= Exercise input =
———

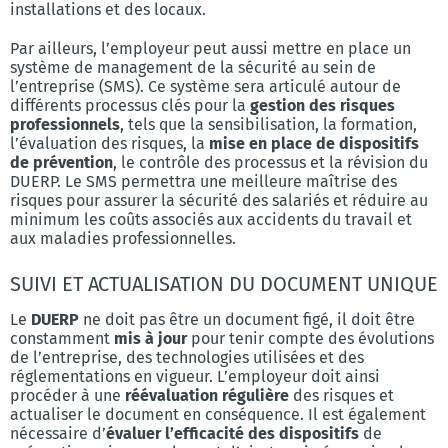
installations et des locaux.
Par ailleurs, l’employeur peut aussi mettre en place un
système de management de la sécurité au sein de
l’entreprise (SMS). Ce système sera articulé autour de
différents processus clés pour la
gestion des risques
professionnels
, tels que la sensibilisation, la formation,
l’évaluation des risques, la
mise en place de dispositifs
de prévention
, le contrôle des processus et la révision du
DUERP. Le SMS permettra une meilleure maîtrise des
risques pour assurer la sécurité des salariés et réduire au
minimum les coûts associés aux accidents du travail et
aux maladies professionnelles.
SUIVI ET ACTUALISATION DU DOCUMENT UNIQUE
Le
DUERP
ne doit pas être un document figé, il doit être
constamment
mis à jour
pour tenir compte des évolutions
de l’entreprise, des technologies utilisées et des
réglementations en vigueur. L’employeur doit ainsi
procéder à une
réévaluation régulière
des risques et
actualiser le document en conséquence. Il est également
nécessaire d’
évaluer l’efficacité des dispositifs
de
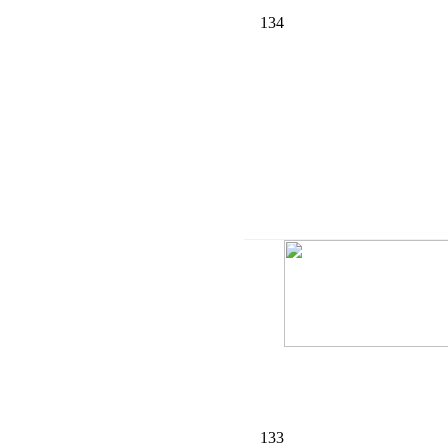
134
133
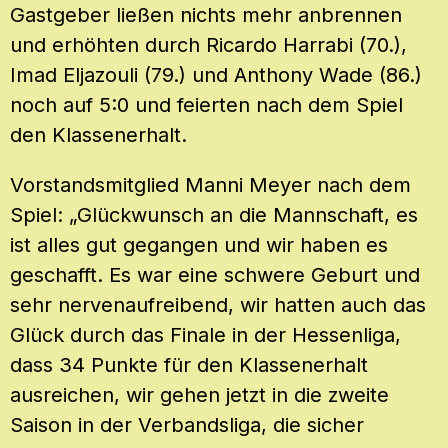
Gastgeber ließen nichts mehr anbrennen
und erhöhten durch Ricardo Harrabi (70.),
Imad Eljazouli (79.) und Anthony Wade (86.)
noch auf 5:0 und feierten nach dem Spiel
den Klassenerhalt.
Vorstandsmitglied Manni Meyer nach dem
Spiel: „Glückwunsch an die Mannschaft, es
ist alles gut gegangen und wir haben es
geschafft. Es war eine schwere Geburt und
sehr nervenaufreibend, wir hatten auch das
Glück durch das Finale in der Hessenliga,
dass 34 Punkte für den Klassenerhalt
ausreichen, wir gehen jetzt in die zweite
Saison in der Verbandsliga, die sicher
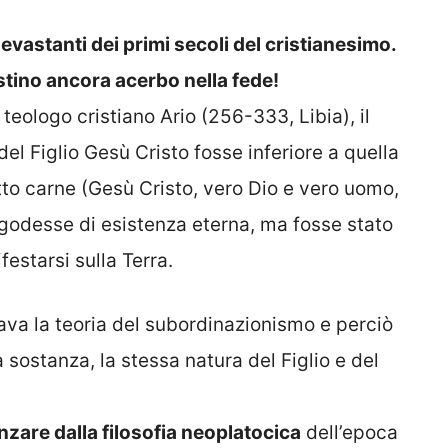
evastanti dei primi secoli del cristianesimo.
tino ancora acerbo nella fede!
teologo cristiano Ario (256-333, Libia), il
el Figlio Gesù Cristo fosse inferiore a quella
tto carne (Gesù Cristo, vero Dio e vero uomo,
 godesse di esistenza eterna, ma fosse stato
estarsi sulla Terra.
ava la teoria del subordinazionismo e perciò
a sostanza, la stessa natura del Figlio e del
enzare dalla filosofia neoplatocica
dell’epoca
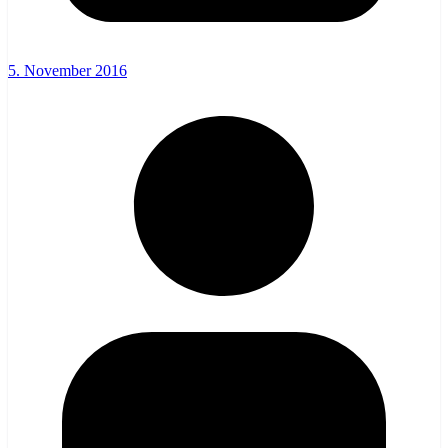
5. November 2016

———

= Instruction =
The line with "de prévention" ends the range, and the first line of the data begins it; repeat exactly those lines and nothing more, omitting pictures.

= Reply =
installations et des locaux.
Par ailleurs, l’employeur peut aussi mettre en place un
système de management de la sécurité au sein de
l’entreprise (SMS). Ce système sera articulé autour de
différents processus clés pour la
gestion des risques
professionnels
, tels que la sensibilisation, la formation,
l’évaluation des risques, la
mise en place de dispositifs
de prévention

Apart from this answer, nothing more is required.